## To do
Each line from the one that includes "pinky tip: (832, 806)" to the last line of the data below should be set down exactly; no other lines are wanted.

[Skeletal landmark data]
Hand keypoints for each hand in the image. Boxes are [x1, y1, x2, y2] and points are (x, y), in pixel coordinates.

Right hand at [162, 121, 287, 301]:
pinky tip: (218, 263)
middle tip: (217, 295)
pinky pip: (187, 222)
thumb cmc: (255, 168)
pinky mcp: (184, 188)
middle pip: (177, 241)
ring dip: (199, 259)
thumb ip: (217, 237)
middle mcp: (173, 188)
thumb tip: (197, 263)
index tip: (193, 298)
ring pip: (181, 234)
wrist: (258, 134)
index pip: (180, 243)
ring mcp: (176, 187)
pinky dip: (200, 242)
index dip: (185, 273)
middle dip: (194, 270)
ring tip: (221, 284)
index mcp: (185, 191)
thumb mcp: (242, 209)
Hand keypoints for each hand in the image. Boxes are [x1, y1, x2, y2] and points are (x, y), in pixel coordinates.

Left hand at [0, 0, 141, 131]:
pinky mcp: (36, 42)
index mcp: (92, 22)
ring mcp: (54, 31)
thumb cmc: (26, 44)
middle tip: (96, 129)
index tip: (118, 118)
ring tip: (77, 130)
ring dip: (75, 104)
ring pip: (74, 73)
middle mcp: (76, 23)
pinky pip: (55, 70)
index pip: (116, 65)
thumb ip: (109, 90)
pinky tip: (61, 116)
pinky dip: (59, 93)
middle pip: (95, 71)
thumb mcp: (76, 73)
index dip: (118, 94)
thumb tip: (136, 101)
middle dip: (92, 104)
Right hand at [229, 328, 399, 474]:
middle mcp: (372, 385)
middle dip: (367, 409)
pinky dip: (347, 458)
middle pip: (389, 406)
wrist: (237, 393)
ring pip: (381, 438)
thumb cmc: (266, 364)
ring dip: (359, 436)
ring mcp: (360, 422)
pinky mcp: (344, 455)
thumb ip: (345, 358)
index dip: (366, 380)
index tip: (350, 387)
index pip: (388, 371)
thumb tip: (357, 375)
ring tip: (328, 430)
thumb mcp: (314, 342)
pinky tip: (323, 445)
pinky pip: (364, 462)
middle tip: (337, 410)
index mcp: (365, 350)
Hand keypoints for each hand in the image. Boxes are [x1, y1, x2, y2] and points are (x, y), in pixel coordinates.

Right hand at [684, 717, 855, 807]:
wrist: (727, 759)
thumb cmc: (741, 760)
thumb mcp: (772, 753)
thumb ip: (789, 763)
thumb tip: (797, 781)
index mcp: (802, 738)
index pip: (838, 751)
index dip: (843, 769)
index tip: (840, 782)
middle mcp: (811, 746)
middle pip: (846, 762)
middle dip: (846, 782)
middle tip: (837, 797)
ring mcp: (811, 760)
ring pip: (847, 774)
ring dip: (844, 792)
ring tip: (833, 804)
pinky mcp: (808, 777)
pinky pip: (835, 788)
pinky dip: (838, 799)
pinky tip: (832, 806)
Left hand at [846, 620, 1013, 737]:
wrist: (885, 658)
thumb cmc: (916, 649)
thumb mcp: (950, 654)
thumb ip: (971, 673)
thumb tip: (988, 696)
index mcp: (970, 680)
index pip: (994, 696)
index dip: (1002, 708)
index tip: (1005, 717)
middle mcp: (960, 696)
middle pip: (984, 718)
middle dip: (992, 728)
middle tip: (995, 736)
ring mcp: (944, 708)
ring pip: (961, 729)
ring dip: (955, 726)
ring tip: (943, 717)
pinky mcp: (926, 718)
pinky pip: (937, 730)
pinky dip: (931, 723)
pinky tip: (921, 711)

## Result
pinky tip: (832, 806)
Left hand at [846, 620, 1013, 737]:
wrist: (885, 658)
thumb cmc: (916, 649)
thumb mcp: (950, 654)
thumb ip: (971, 673)
thumb tip: (988, 696)
index mcp: (970, 680)
index pip: (994, 696)
index dip: (1002, 708)
index tip: (1005, 717)
middle mcp: (960, 696)
middle pip: (984, 718)
middle dip: (992, 728)
middle tip: (995, 736)
ring mcp: (944, 708)
ring pip: (961, 729)
ring dip: (955, 726)
ring tip: (943, 717)
pinky mcp: (926, 718)
pinky pip: (937, 730)
pinky dip: (931, 723)
pinky tip: (921, 711)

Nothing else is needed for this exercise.